● **Data shown**:
##############################
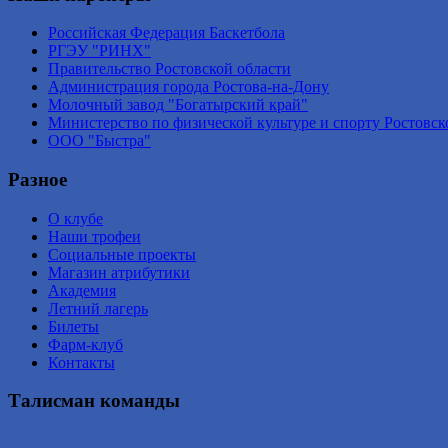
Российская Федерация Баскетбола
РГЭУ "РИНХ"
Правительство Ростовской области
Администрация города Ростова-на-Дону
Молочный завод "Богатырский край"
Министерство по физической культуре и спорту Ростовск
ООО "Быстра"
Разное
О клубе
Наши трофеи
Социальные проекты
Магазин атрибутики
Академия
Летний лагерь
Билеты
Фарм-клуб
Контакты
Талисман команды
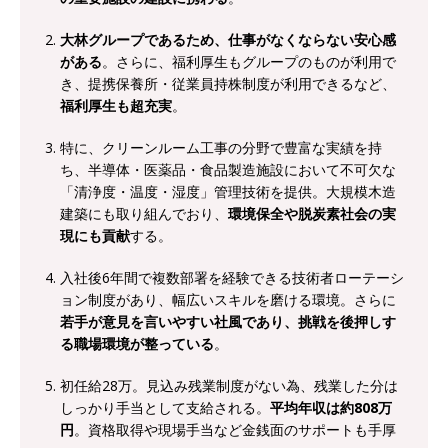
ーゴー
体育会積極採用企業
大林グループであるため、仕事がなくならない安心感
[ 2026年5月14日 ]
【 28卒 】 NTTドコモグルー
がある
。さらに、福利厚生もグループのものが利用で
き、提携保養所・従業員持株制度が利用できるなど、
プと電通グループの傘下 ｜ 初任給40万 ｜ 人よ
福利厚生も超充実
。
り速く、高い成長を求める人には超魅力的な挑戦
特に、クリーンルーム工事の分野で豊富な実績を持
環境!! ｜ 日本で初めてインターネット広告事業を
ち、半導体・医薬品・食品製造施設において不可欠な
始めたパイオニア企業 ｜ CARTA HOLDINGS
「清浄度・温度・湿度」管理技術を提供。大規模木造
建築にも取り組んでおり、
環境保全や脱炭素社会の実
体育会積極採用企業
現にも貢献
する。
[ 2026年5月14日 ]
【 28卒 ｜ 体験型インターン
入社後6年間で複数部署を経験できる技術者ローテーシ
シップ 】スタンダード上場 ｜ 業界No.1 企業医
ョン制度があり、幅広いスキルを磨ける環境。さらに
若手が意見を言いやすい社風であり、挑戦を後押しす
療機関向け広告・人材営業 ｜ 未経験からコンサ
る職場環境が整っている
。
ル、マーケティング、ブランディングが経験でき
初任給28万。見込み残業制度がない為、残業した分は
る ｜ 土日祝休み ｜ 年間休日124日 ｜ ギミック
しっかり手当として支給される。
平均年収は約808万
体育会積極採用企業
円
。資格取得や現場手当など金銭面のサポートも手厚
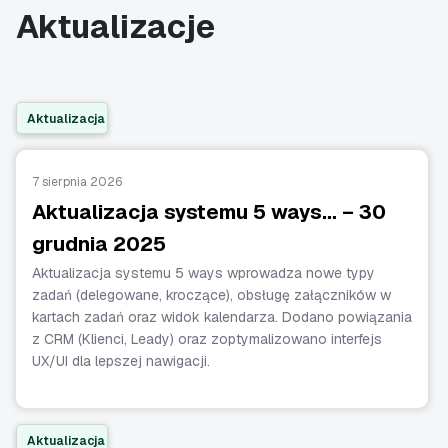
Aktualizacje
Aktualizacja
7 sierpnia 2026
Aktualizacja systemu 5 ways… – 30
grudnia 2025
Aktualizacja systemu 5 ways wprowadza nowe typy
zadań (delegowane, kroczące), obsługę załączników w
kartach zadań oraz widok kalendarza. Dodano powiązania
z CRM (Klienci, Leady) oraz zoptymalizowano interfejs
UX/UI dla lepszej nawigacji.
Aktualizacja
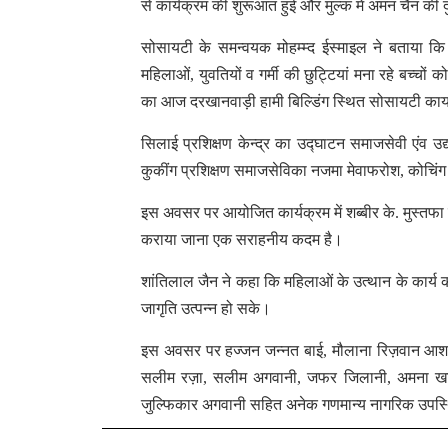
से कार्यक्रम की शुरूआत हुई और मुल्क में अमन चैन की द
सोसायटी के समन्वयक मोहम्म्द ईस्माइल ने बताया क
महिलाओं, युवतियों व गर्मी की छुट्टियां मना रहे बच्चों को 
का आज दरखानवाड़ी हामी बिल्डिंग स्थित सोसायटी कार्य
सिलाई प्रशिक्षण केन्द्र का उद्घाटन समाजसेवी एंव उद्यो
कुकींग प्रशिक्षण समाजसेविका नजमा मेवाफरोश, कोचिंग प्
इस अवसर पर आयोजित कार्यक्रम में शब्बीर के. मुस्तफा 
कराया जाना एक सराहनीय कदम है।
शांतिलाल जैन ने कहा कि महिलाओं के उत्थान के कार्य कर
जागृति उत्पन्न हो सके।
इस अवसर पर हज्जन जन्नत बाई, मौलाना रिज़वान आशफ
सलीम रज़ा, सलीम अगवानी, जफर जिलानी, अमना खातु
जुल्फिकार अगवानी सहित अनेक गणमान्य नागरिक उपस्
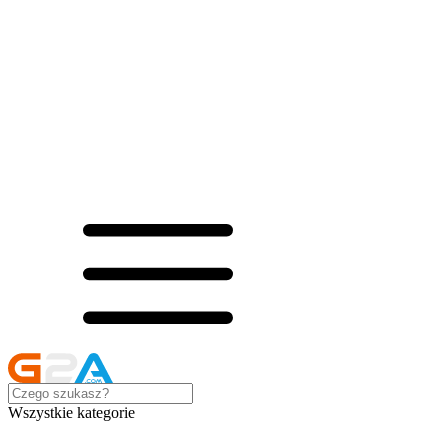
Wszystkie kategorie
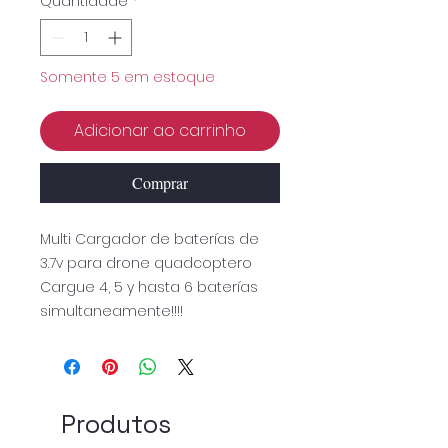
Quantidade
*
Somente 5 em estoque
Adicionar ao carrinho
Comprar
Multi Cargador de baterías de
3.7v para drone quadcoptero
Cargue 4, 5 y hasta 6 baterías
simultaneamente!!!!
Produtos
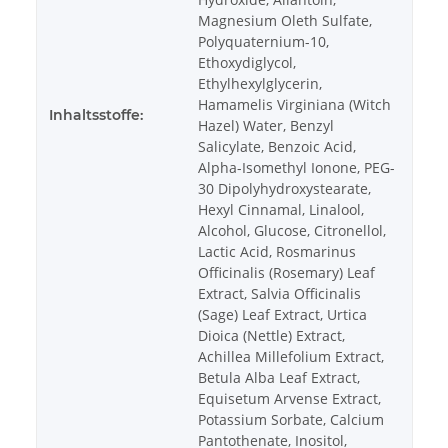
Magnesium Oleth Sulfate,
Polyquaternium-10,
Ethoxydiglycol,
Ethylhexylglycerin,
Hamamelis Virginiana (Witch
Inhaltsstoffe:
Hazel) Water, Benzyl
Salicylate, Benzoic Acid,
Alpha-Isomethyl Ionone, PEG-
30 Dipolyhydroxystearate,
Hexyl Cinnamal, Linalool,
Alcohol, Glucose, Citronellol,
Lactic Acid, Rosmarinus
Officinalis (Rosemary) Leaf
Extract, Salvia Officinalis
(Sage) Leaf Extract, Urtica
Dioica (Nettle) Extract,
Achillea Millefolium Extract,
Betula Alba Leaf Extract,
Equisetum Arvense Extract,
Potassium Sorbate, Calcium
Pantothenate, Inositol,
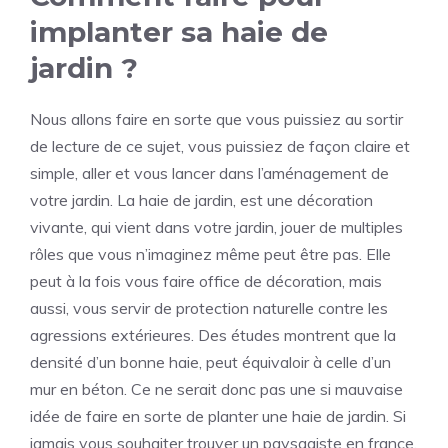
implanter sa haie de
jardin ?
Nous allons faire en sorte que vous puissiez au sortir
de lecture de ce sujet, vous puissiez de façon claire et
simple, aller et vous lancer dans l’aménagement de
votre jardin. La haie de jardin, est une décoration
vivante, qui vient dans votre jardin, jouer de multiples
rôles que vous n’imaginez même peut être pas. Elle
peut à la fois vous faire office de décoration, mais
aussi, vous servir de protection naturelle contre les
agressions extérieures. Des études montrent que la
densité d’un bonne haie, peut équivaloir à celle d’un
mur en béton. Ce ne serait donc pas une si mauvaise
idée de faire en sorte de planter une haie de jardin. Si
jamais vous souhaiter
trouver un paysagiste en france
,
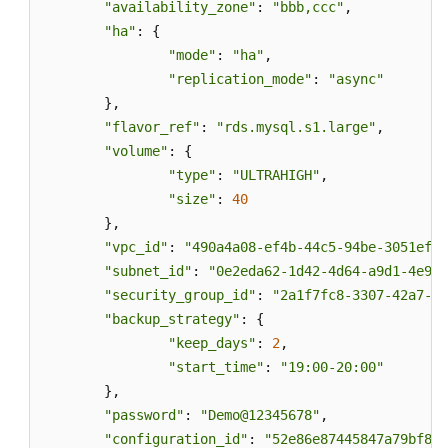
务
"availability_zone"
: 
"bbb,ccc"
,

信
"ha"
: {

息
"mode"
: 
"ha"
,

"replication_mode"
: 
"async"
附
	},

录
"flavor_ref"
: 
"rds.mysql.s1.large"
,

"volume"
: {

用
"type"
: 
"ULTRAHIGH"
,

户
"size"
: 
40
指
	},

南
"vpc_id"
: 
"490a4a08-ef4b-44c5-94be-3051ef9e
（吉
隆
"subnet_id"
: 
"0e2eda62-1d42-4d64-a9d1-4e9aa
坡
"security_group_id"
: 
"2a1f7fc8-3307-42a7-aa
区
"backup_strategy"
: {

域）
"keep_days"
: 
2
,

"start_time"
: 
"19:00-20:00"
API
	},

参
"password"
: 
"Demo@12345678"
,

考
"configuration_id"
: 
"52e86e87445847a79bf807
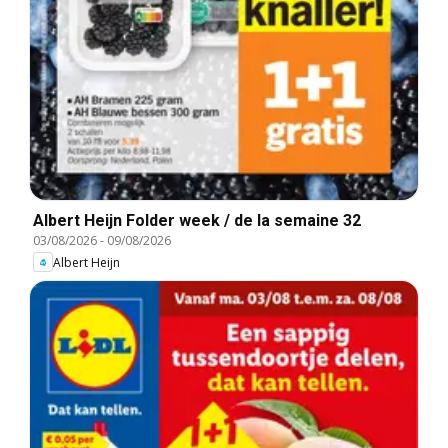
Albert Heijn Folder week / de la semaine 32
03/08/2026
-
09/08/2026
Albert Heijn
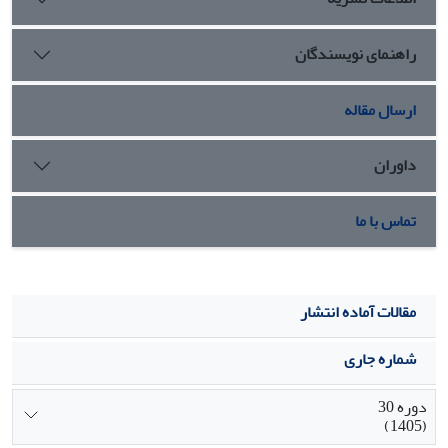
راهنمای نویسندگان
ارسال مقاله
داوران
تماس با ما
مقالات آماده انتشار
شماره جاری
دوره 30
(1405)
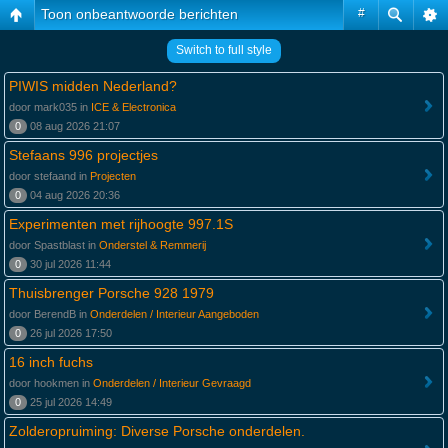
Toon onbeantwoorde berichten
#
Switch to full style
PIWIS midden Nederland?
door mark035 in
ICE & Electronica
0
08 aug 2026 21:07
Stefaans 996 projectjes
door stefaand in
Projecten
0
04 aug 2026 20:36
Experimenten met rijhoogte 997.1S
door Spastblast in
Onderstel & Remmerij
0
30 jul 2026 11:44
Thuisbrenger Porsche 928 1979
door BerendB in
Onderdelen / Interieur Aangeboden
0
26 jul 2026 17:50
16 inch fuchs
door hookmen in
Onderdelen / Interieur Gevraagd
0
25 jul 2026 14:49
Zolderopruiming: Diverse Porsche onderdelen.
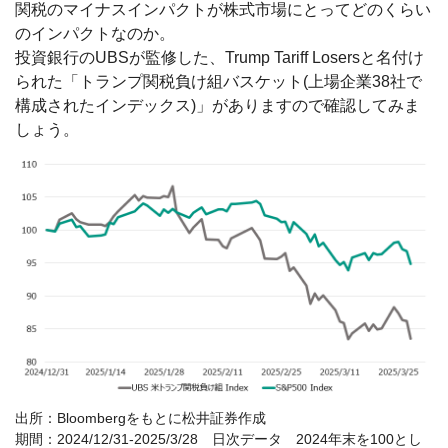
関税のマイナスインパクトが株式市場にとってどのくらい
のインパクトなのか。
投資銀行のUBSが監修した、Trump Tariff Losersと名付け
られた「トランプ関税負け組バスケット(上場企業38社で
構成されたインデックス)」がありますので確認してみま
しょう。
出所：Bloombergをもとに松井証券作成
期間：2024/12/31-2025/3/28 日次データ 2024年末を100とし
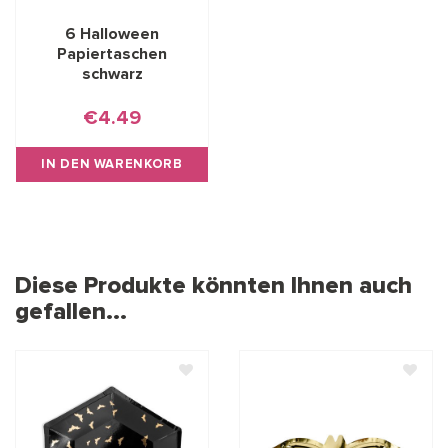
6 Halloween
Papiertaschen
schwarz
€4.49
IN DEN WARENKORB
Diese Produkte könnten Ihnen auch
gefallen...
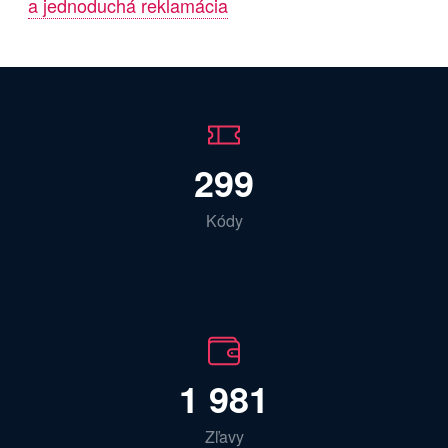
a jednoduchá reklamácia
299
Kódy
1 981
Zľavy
##############################
● **Action item**: Check each line of the data above for the string "अवसर", and copy the ones that have it.

● **Completed exercise**:
इस अवसर पर आयोजित कार्यक्रम में शब्बीर के. मुस्तफा 
इस अवसर पर हज्जन जन्नत बाई, मौलाना रिज़वान आशफ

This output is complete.